Fußball-Trainer müsste man sein. So wie Sven Göran Eriksson: Der Schwede übernimmt zur Fußball-Weltmeisterschaft in Südafrika für drei Monate das Team der Elfenbeinküste. Dafür erhält Eriksson nach Informationen des kickers (und der hat diese Zahlen von der französischen Sportzeitung L’Equiqe und wir glauben einfach mal diesen Bastionen des seriösen Sportjournalismus) monatlich 305 000 Euro.

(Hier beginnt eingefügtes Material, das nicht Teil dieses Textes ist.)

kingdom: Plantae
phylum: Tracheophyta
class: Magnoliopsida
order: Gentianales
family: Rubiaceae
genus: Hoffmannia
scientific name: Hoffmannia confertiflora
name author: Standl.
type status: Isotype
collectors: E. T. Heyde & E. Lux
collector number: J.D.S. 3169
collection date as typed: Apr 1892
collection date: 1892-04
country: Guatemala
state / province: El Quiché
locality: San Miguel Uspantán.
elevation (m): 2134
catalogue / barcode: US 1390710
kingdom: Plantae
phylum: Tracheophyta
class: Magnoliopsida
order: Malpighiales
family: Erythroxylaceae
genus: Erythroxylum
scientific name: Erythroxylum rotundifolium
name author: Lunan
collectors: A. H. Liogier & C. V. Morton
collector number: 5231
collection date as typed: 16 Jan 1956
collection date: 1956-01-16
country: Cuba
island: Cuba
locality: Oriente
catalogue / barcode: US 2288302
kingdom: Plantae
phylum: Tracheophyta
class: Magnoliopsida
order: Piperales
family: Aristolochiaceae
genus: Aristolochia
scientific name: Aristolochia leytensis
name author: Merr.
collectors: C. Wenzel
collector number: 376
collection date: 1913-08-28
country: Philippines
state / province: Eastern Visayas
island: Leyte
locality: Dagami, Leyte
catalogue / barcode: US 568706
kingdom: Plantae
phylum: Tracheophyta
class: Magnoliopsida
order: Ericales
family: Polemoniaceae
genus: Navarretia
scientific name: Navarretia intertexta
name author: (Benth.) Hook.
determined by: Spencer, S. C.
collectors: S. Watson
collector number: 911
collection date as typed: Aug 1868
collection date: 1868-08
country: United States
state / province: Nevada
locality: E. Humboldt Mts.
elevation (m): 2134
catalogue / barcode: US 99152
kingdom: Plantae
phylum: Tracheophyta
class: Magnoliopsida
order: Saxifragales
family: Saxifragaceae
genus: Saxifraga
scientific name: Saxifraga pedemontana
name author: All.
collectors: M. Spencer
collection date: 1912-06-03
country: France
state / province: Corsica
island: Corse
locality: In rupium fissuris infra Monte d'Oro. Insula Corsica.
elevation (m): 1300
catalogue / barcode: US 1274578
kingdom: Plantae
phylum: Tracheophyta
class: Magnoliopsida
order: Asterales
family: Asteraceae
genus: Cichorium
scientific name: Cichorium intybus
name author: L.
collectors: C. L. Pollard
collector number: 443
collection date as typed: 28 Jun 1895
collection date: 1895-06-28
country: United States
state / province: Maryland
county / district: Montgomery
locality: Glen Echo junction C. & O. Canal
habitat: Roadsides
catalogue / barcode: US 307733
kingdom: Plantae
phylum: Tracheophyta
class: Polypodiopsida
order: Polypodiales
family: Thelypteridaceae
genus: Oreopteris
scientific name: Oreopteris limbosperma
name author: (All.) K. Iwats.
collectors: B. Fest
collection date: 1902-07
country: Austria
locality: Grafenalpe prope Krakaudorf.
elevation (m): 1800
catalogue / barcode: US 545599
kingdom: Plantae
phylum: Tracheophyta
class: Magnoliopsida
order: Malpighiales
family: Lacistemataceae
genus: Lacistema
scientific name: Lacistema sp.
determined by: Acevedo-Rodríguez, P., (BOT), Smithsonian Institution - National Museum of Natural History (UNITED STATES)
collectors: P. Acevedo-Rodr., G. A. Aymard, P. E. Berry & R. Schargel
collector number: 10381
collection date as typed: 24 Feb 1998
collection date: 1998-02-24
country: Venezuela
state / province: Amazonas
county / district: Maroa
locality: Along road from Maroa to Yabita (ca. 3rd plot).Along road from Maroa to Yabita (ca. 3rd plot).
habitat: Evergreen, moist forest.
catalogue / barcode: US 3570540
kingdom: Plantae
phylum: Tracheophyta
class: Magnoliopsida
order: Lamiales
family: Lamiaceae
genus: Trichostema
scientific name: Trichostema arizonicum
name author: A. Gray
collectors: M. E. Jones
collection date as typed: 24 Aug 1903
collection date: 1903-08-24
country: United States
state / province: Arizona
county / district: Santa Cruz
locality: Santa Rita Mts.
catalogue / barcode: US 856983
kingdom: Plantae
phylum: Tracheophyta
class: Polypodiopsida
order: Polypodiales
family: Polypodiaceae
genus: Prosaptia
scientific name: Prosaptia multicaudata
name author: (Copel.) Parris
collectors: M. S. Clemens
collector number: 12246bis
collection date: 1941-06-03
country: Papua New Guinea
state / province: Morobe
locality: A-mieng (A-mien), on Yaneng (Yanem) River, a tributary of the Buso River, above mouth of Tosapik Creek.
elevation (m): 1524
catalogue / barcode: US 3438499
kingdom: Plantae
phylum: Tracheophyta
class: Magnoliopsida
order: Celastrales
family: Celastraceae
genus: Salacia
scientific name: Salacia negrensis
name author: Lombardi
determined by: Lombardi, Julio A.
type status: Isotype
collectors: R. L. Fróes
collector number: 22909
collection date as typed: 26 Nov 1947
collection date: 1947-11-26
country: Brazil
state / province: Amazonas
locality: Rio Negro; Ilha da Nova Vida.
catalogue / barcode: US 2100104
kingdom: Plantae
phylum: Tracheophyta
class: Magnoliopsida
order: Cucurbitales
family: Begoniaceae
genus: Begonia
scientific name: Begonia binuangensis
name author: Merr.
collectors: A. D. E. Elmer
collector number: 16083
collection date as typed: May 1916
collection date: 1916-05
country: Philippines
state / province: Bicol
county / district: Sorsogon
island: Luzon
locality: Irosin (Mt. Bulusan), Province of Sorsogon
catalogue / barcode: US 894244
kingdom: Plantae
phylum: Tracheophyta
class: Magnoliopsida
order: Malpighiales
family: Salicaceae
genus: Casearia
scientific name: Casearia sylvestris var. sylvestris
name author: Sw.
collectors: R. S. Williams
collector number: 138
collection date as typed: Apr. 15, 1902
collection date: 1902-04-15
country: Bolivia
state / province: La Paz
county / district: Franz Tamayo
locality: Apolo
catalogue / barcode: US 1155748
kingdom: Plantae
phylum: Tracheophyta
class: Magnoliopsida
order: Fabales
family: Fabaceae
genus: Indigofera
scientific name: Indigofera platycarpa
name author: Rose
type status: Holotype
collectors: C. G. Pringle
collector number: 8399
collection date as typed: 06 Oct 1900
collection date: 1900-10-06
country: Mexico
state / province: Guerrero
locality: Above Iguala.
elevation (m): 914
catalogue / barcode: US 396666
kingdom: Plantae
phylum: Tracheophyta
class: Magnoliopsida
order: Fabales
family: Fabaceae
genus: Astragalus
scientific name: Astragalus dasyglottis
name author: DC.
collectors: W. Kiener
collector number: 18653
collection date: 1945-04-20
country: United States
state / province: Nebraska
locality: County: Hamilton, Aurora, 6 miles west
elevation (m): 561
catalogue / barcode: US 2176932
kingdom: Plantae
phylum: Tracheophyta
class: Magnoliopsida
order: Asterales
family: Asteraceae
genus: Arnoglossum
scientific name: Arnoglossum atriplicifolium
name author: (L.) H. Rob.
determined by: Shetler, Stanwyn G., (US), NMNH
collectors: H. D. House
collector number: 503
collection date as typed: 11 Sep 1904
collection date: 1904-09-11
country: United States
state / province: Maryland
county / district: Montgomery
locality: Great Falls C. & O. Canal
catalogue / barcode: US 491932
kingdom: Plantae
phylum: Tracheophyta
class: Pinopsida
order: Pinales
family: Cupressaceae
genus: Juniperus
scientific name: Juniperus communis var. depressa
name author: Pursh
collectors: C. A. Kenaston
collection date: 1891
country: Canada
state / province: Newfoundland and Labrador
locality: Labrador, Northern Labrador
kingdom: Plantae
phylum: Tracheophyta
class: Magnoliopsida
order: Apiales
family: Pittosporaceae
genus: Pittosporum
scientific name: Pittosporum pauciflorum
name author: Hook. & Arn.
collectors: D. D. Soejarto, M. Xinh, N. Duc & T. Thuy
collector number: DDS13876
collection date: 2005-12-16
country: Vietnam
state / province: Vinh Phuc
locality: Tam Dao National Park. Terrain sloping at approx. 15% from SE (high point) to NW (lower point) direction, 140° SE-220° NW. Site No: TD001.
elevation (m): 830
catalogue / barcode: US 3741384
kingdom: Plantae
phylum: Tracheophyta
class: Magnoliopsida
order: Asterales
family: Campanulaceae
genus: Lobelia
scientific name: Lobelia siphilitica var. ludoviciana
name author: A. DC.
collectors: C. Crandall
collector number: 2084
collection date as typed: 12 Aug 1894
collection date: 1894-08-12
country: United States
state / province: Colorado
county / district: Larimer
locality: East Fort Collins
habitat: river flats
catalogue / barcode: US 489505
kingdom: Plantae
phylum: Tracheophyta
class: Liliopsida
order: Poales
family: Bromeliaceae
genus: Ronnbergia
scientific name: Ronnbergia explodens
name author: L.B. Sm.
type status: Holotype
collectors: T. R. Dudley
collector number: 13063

Wenn die Elfenbeinküste das Achtelfinale erreicht, gibt es zusätzlich 203 000 Euro, beim Erreichen des Viertelfinales winken 305 000 Euro, das Halbfinale ist den Verantwortlichen 406 000 Euro wert, den Finaleinzug belohnen sie mit 509 000 Euro. Und wenn „Svenni“ das Unmögliche schafft und als erstes afrikanisches Team mit der Elfenbeinküste Weltmeister wird, darf er sich über zusätzliche 1,5 Millionen freuen. Dazu bezahlen ihm die Ivorer die Hotelkosten von rund 25 000 Euro in London (was ganz sinnig ist, weil eh’ das Gros der Ivorer in Europa kickt) und vertrauen ihm eine nichtlimitierte Kreditkarte an.
Da war Eriksson noch der große Held: 5:1 siegten die Engländer in Deutschland, triumphierten gegen Blasmusik und Autobahn und eine ganze Nation träumte von Titeln. Es blieb ein Traum...
Fette Schlagzeilen
Nun hat ja Eriksson durchaus seine Erfolge als Trainer gehabt. So war er in grauer Vorzeit mal UEFA-Cup-Sieger mit IFK Göteborg und gewann den italienischen Scudetto mit Lazio Rom. Das ist allerdings schon eine Weile her. Als englischer Nationaltrainer siegte er zwar mal mit 5:1 in München gegen Deutschland, doch ansonsten schaffte er es nicht, aus den Beckhams, Ferdinands, Gerrards oder Lampards (die viele als beste englische Fußballergeneration aller Zeiten betrachten) eine funktionierende Nationalmannschaft zu machen, die Titel gewinnt und sich nicht spätestens im Achtelfinale nach Hause verabschiedet. Dafür sorgte er zur Freude der englischen Tabloids als Freund außerehelicher Affären für fette Schlagzeilen.
Und auch seine letzten Stationen bei Manchester City und als Nationaltrainer Mexikos waren nicht gerade vom Erfolg geprägt. Dafür war er immerhin mit Notts County in der vierten englischen Division auf Aufstiegskurs in Liga 3 - sein Weggang ist wiederum eine ganz andere Geschichte.